Genetic determinants of break-induced isochromosome formation. (A) Percentage DSB-induced marker loss of strains carrying Ch¹⁶-RMGAH in wild-type (wt) (TH2130-3, TH2357) and cdc27-D1 (TH4460-1, TH4463-4) backgrounds at 30°C. The levels of non-homologous end joining/sister chromatid conversion (NHEJ/SCC), gene conversion (GC), minichromosome loss (Ch¹⁶ loss), and LOH are shown. s.e.m. values are indicated. (B) High-resolution PFGE analysis of parental wild-type (lane 1) and individual arg⁺G418^S his⁻ade⁻ (LOH) colonies from wild-type (lane 2) and cdc27-D1 background (lane 3–4) after DSB induction. (C) Percentage DSB-induced marker loss in lig4Δ (TH3569-70, TH3575-7), rad22Δ (TH4135-7, TH4138-9) and rad16Δ (TH4156-9, TH4161-2) backgrounds with outcome classification as above. s.e.m. values are indicated.

Figure 9

Model for break-induced isochromosome formation.
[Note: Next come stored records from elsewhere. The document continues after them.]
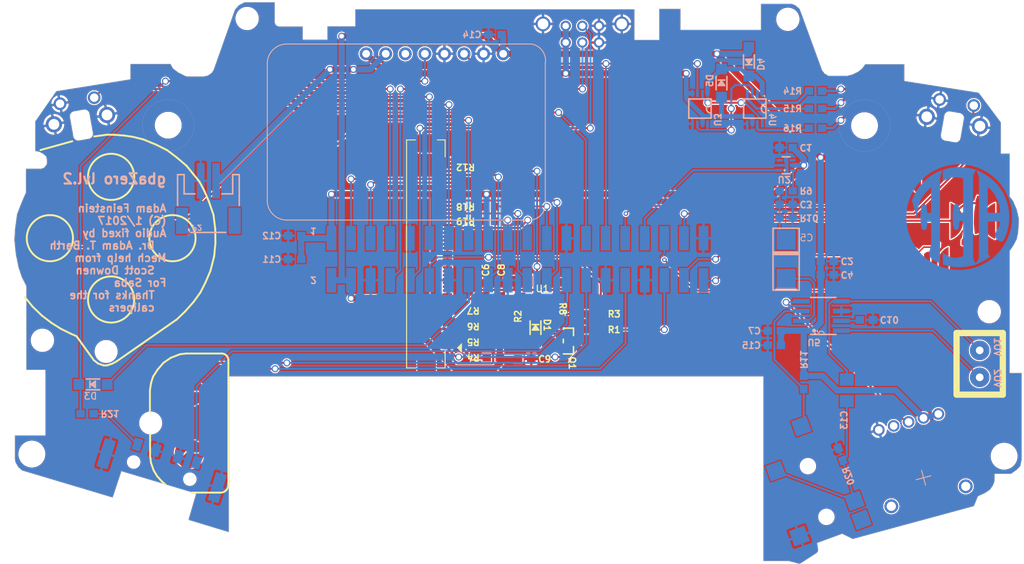
<source format=kicad_pcb>
(kicad_pcb
	(version 20241229)
	(generator "pcbnew")
	(generator_version "9.0")
	(general
		(thickness 1.6)
		(legacy_teardrops no)
	)
	(paper "A4")
	(layers
		(0 "F.Cu" signal)
		(2 "B.Cu" signal)
		(9 "F.Adhes" user "F.Adhesive")
		(11 "B.Adhes" user "B.Adhesive")
		(13 "F.Paste" user)
		(15 "B.Paste" user)
		(5 "F.SilkS" user "F.Silkscreen")
		(7 "B.SilkS" user "B.Silkscreen")
		(1 "F.Mask" user)
		(3 "B.Mask" user)
		(17 "Dwgs.User" user "User.Drawings")
		(19 "Cmts.User" user "User.Comments")
		(21 "Eco1.User" user "User.Eco1")
		(23 "Eco2.User" user "User.Eco2")
		(25 "Edge.Cuts" user)
		(27 "Margin" user)
		(31 "F.CrtYd" user "F.Courtyard")
		(29 "B.CrtYd" user "B.Courtyard")
		(35 "F.Fab" user)
		(33 "B.Fab" user)
		(39 "User.1" user)
		(41 "User.2" user)
		(43 "User.3" user)
		(45 "User.4" user)
	)
	(setup
		(stackup
			(layer "F.SilkS"
				(type "Top Silk Screen")
			)
			(layer "F.Paste"
				(type "Top Solder Paste")
			)
			(layer "F.Mask"
				(type "Top Solder Mask")
				(thickness 0.01)
			)
			(layer "F.Cu"
				(type "copper")
				(thickness 0.035)
			)
			(layer "dielectric 1"
				(type "core")
				(thickness 1.51)
				(material "FR4")
				(epsilon_r 4.5)
				(loss_tangent 0.02)
			)
			(layer "B.Cu"
				(type "copper")
				(thickness 0.035)
			)
			(layer "B.Mask"
				(type "Bottom Solder Mask")
				(thickness 0.01)
			)
			(layer "B.Paste"
				(type "Bottom Solder Paste")
			)
			(layer "B.SilkS"
				(type "Bottom Silk Screen")
			)
			(copper_finish "None")
			(dielectric_constraints no)
		)
		(pad_to_mask_clearance 0)
		(allow_soldermask_bridges_in_footprints no)
		(tenting front back)
		(pcbplotparams
			(layerselection 0x00000000_00000000_55555555_0200a0af)
			(plot_on_all_layers_selection 0x00000000_00000000_00000000_00000000)
			(disableapertmacros no)
			(usegerberextensions no)
			(usegerberattributes yes)
			(usegerberadvancedattributes yes)
			(creategerberjobfile yes)
			(dashed_line_dash_ratio 12.000000)
			(dashed_line_gap_ratio 3.000000)
			(svgprecision 4)
			(plotframeref no)
			(mode 1)
			(useauxorigin no)
			(hpglpennumber 1)
			(hpglpenspeed 20)
			(hpglpendiameter 15.000000)
			(pdf_front_fp_property_popups yes)
			(pdf_back_fp_property_popups yes)
			(pdf_metadata yes)
			(pdf_single_document no)
			(dxfpolygonmode yes)
			(dxfimperialunits yes)
			(dxfusepcbnewfont yes)
			(psnegative no)
			(psa4output no)
			(plot_black_and_white yes)
			(sketchpadsonfab no)
			(plotpadnumbers no)
			(hidednponfab no)
			(sketchdnponfab yes)
			(crossoutdnponfab yes)
			(subtractmaskfromsilk no)
			(outputformat 1)
			(mirror no)
			(drillshape 0)
			(scaleselection 1)
			(outputdirectory "C:/Users/user/Documents/kicadgbaexports/gerbers/")
		)
	)
	(net 0 "")
	(net 1 "GND")
	(net 2 "MISO")
	(net 3 "N$9")
	(net 4 "N$1")
	(net 5 "MOSI_3V")
	(net 6 "TFT_DC_3V")
	(net 7 "SCLK_3V")
	(net 8 "TFT_CS_3V")
	(net 9 "TFT_RST")
	(net 10 "RT_INT")
	(net 11 "SCLK")
	(net 12 "MOSI")
	(net 13 "BKLT_PWM")
	(net 14 "SDA")
	(net 15 "SCL")
	(net 16 "3.3V")
	(net 17 "N$6")
	(net 18 "N$7")
	(net 19 "N$15")
	(net 20 "USB")
	(net 21 "N$16")
	(net 22 "LBO")
	(net 23 "N$18")
	(net 24 "PWR_EN_RPI")
	(net 25 "PWR_SW_SEN")
	(net 26 "BTN_LS")
	(net 27 "BTN_RS")
	(net 28 "BTN_L")
	(net 29 "BTN_R")
	(net 30 "BTN_U")
	(net 31 "BTN_D")
	(net 32 "BTN_SEL")
	(net 33 "BTN_STR")
	(net 34 "N$17")
	(net 35 "N$2")
	(net 36 "N$3")
	(net 37 "N$4")
	(net 38 "N$10")
	(net 39 "BTN_A")
	(net 40 "BTN_B")
	(net 41 "+5V")
	(net 42 "N$21")
	(net 43 "VO1")
	(net 44 "RING")
	(net 45 "AUD_PWM")
	(net 46 "N$20")
	(net 47 "BKLT")
	(net 48 "TXD")
	(net 49 "RXD")
	(net 50 "N$5")
	(net 51 "N$8")
	(net 52 "N$11")
	(net 53 "N$12")
	(net 54 "N$13")
	(net 55 "N$14")
	(net 56 "BAT")
	(net 57 "VOL/SD")
	(net 58 "VO2")
	(net 59 "BYPASS")
	(net 60 "SENSE")
	(net 61 "N$19")
	(net 62 "N$23")
	(net 63 "N$22")
	(net 64 "BTN_X")
	(net 65 "BTN_Y")
	(footprint "gba-zero-morebuttons:dummyfp2" (layer "F.Cu") (at 113.365781 70.66701))
	(footprint "gba-zero-morebuttons:dummyfp5" (layer "F.Cu") (at 211.567159 127.499435))
	(footprint "gba-zero-morebuttons:0603" (layer "F.Cu") (at 144.296925 105.907606 90))
	(footprint "gba-zero-morebuttons:0603" (layer "F.Cu") (at 145.290065 110.642166 180))
	(footprint "gba-zero-morebuttons:0603" (layer "F.Cu") (at 144.677925 96.992206 180))
	(footprint "gba-zero-morebuttons:XY_BUTTON" (layer "F.Cu") (at 200.25 97))
	(footprint "gba-zero-morebuttons:AB_BUTTON" (layer "F.Cu") (at 200.964325 99.227406))
	(footprint "gba-zero-morebuttons:dummyfp3" (layer "F.Cu") (at 183.511918 70.771153))
	(footprint "gba-zero-morebuttons:0603" (layer "F.Cu") (at 145.290065 112.674166 180))
	(footprint "gba-zero-morebuttons:0603" (layer "F.Cu") (at 144.677925 95.112606 180))
	(footprint "gba-zero-morebuttons:0603" (layer "F.Cu") (at 158.393925 109.031806))
	(footprint "gba-zero-morebuttons:SPEAKER" (layer "F.Cu") (at 208.400175 115.508806 -90))
	(footprint "gba-zero-morebuttons:dummyfp1" (layer "F.Cu") (at 103.127018 84.522791))
	(footprint "gba-zero-morebuttons:WL-SBCW-0606" (layer "F.Cu") (at 194.507425 79.869806 180))
	(footprint "gba-zero-morebuttons:dummyfp11" (layer "F.Cu") (at 209.641918 108.735341))
	(footprint "gba-zero-morebuttons:dummyfp6" (layer "F.Cu") (at 100.854315 123.188325))
	(footprint "gba-zero-morebuttons:0603" (layer "F.Cu") (at 145.290065 108.610166 180))
	(footprint "gba-zero-morebuttons:SHOULDER_BUTTON" (layer "F.Cu") (at 204.982165 84.036488 -10))
	(footprint "gba-zero-morebuttons:0603" (layer "F.Cu") (at 158.393925 111.063806))
	(footprint "gba-zero-morebuttons:SOT23" (layer "F.Cu") (at 148.955284 105.882206 180))
	(footprint "gba-zero-morebuttons:0603" (layer "F.Cu") (at 149.376925 114.873806))
	(footprint "gba-zero-morebuttons:FPC-50-CON" (layer "F.Cu") (at 136.702325 101.234006 -90))
	(footprint "gba-zero-morebuttons:SHOULDER_BUTTON" (layer "F.Cu") (at 91.743887 83.801406 10))
	(footprint "gba-zero-morebuttons:0603" (layer "F.Cu") (at 145.290065 114.706166 180))
	(footprint "gba-zero-morebuttons:SOD-123" (layer "F.Cu") (at 150.773925 110.809806 -90))
	(footprint "gba-zero-morebuttons:0603" (layer "F.Cu") (at 144.677925 89.981806 180))
	(footprint "gba-zero-morebuttons:dummyfp4" (layer "F.Cu") (at 193.461709 84.578381))
	(footprint "gba-zero-morebuttons:dummyfp7" (layer "F.Cu") (at 95.073521 113.901385))
	(footprint "gba-zero-morebuttons:dummyfp0" (layer "F.Cu") (at 85.441737 127.224541))
	(footprint "gba-zero-morebuttons:LINK_CONNECTOR" (layer "F.Cu") (at 156.853406 73.784988))
	(footprint "gba-zero-morebuttons:0603" (layer "F.Cu") (at 154.329925 105.778066 -90))
	(footprint "gba-zero-morebuttons:START_SELECT_BUTTON" (layer "F.Cu") (at 105.854087 123.175188))
	(footprint "gba-zero-morebuttons:0603" (layer "F.Cu") (at 146.328925 105.907606 90))
	(footprint "gba-zero-morebuttons:dummyfp10" (layer "F.Cu") (at 86.807518 112.446916))
	(footprint "gba-zero-morebuttons:SOT23-WIDE" (layer "F.Cu") (at 155.043665 112.547166 -90))
	(footprint "gba-zero-morebuttons:0603" (layer "F.Cu") (at 148.487925 111.929947 90))
	(footprint "gba-zero-morebuttons:D-PAD" (layer "F.Cu") (at 95.717525 99.191406))
	(footprint "gba-zero-morebuttons:EIA6032-28_C-R" (layer "B.Cu") (at 183.285925 101.919806 90))
	(footprint "gba-zero-morebuttons:POWERBOOST-1000C" (layer "B.Cu") (at 115.975925 73.979806))
	(footprint "gba-zero-morebuttons:0603" (layer "B.Cu") (at 188.619925 103.951806))
	(footprint "gba-zero-morebuttons:0603" (layer "B.Cu") (at 183.285925 96.585806))
	(footprint "gba-zero-morebuttons:RK10J12E0A0A" (layer "B.Cu") (at 199.173625 123.050066 15))
	(footprint "gba-zero-morebuttons:0603" (layer "B.Cu") (at 183.285925 87.441806))
	(footprint "gba-zero-morebuttons:RPI-SMD"
		(layer "B.Cu")
		(uuid "3f483e57-3f1d-4206-81bf-cd1d41cf1743")
		(at 148.437125 101.919806)
		(property "Reference" "U6"
			(at 0 0 180)
			(layer "B.SilkS")
			(hide yes)
			(uuid "ee5d60cf-0563-42e0-b67e-37fa43596768")
			(effects
				(font
					(size 1.27 1.27)
					(thickness 0.15)
				)
				(justify left bottom mirror)
			)
		)
		(property "Value" "RPI-ZEROSMD"
			(at 0 0 180)
			(layer "B.Fab")
			(hide yes)
			(uuid "eff768b3-6739-435f-bb9c-a96e59bcaaf9")
			(effects
				(font
					(size 1.27 1.27)
					(thickness 0.15)
				)
				(justify left bottom mirror)
			)
		)
		(property "Datasheet" ""
			(at 0 0 180)
			(layer "B.Fab")
			(hide yes)
			(uuid "f34456be-b495-442f-bdee-c09072a0042b")
			(effects
				(font
					(size 1.27 1.27)
					(thickness 0.15)
				)
				(justify mirror)
			)
		)
		(property "Description" ""
			(at 0 0 180)
			(layer "B.Fab")
			(hide yes)
			(uuid "afd597d4-c997-403a-8f94-da9fff795c7e")
			(effects
				(font
					(size 1.27 1.27)
					(thickness 0.15)
				)
				(justify mirror)
			)
		)
		(fp_line
			(start -32.4993 0.4951)
			(end -32.4993 -23.5049)
			(stroke
				(width 0.254)
				(type solid)
			)
			(layer "B.Fab")
			(uuid "a348fb49-0257-4e9b-bc21-7e76aab2829a")
		)
		(fp_line
			(start -29.4993 -26.5049)
			(end -25.6493 -26.5049)
			(stroke
				(width 0.254)
				(type solid)
			)
			(layer "B.Fab")
			(uuid "7df231a2-c30d-4dc2-94d1-bd8619699b98")
		)
		(fp_line
			(start -25.8993 -27.0049)
			(end -17.8993 -27.0049)
			(stroke
				(width 0.127)
				(type solid)
			)
			(layer "B.Fab")
			(uuid "ac427660-42f1-45d0-a526-7aaaed05470b")
		)
		(fp_line
			(start -25.6493 -26.5049)
			(end -25.8993 -27.0049)
			(stroke
				(width 0.127)
				(type solid)
			)
			(layer "B.Fab")
			(uuid "224d4636-5096-47f0-84c5-30eca0c08374")
		)
		(fp_line
			(start -25.6493 -26.5049)
			(end -25.6493 -20.7549)
			(stroke
				(width 0.127)
				(type solid)
			)
			(layer "B.Fab")
			(uuid "33d036f0-718e-47ca-88f3-d6c8e463bc75")
		)
		(fp_line
			(start -25.6493 -26.5049)
			(end -18.1493 -26.5049)
			(stroke
				(width 0.254)
				(type solid)
			)
			(layer "B.Fab")
			(uuid "f456af03-ed99-43d2-a622-dd771fffce37")
		)
		(fp_line
			(start -25.6493 -20.7549)
			(end -18.1493 -20.7549)
			(stroke
				(width 0.127)
				(type solid)
			)
			(layer "B.Fab")
			(uuid "59784b2c-a7d6-43db-94a1-06af7cf2395f")
		)
		(fp_line
			(start -18.1493 -26.5049)
			(end 29.5007 -26.5049)
			(stroke
				(width 0.254)
				(type solid)
			)
			(layer "B.Fab")
			(uuid "53f09e40-d36f-4b87-ab1c-debfd5586a0b")
		)
		(fp_line
			(start -18.1493 -20.7549)
			(end -18.1493 -26.5049)
			(stroke
				(width 0.127)
				(type solid)
			)
			(layer "B.Fab")
			(uuid "36cc4f0b-c044-435e-87d0-7853795526d4")
		)
		(fp_line
			(start -17.8993 -27.0049)
			(end -18.1493 -26.5049)
			(stroke
				(width 0.127)
				(type solid)
			)
			(layer "B.Fab")
			(uuid "222cc45f-5eb5-49c5-b20d-ef18b1c238ae")
		)
		(fp_line
			(start 4.4007 -26.5049)
			(end 5.2507 -26.5049)
			(stroke
				(width 0.254)
				(type solid)
			)
			(layer "B.Fab")
			(uuid "9d0b3c84-5b6b-461f-b374-29ed3bb34059")
		)
		(fp_line
			(start 5.0007 -27.0049)
			(end 13.0007 -27.0049)
			(stroke
				(width 0.127)
				(type solid)
			)
			(layer "B.Fab")
			(uuid "6828f465-87b0-41fe-88e9-7dcdddb0bcc2")
		)
		(fp_line
			(start 5.2507 -26.5049)
			(end 5.0007 -27.0049)
			(stroke
				(width 0.127)
				(type solid)
			)
			(layer "B.
... [787274 chars truncated]
</source>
Extensive end processing arising from failed or inefficient HR repair results in loss of the broken chromosome arm and replication of the intact arm, leading to chromosome loss, isochromosome formation, or potentially other types of chromosomal rearrangement. Distant break-induced chromosomal rearrangements are expected to be more frequent in HR or other mutants that facilitate extensive end processing resulting from failed or inefficient HR repair. See text for details.